Records of labeled boxes
↓
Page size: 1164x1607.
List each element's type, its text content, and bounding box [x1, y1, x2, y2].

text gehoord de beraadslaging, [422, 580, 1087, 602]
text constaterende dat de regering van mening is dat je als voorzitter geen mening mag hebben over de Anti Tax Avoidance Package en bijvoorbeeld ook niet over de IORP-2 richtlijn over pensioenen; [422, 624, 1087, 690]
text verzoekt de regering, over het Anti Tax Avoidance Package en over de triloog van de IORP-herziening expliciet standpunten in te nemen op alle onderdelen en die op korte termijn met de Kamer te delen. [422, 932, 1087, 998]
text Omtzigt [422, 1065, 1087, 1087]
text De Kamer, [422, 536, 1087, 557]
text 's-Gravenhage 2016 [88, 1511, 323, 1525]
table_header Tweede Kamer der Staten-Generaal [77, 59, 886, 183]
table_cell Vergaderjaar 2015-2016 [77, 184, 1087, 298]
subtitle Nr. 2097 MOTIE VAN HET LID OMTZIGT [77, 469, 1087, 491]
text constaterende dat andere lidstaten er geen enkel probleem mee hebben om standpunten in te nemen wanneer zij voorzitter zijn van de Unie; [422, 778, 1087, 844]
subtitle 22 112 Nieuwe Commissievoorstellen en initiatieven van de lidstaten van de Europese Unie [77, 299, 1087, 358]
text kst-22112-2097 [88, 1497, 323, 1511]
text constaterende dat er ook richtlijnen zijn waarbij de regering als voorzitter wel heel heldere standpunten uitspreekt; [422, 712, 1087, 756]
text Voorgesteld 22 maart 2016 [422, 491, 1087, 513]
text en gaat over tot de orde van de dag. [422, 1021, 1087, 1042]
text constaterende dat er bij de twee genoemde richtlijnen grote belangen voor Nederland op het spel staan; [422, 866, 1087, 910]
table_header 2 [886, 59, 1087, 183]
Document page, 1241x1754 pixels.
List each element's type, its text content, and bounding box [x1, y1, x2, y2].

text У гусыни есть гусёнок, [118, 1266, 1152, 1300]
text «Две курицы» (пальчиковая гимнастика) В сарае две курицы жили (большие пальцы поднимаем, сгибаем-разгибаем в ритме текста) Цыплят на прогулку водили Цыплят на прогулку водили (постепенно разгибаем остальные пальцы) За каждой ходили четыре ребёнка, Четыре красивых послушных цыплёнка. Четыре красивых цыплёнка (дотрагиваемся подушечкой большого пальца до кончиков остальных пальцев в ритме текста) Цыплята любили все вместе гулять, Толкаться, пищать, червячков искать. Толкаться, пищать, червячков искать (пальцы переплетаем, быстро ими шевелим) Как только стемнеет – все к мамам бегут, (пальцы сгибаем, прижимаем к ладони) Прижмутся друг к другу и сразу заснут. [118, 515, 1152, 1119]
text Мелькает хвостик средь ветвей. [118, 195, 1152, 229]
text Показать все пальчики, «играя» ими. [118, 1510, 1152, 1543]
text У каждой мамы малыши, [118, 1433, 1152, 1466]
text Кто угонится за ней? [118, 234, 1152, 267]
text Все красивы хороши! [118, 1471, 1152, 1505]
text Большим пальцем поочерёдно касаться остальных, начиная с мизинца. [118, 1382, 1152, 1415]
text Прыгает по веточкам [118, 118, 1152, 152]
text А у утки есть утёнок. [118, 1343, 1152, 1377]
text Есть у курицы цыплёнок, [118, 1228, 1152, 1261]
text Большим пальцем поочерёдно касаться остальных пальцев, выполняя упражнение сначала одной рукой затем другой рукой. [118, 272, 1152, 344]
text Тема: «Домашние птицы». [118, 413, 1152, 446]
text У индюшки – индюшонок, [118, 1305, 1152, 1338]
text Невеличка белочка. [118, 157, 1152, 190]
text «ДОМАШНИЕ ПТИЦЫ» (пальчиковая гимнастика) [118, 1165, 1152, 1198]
↑
What is required ▸
Pick out every line in the items above that contains the string "Anti", matching case exactly.

Response to this exercise ▸
text constaterende dat de regering van mening is dat je als voorzitter geen mening mag hebben over de Anti Tax Avoidance Package en bijvoorbeeld ook niet over de IORP-2 richtlijn over pensioenen; [422, 624, 1087, 690]
text verzoekt de regering, over het Anti Tax Avoidance Package en over de triloog van de IORP-herziening expliciet standpunten in te nemen op alle onderdelen en die op korte termijn met de Kamer te delen. [422, 932, 1087, 998]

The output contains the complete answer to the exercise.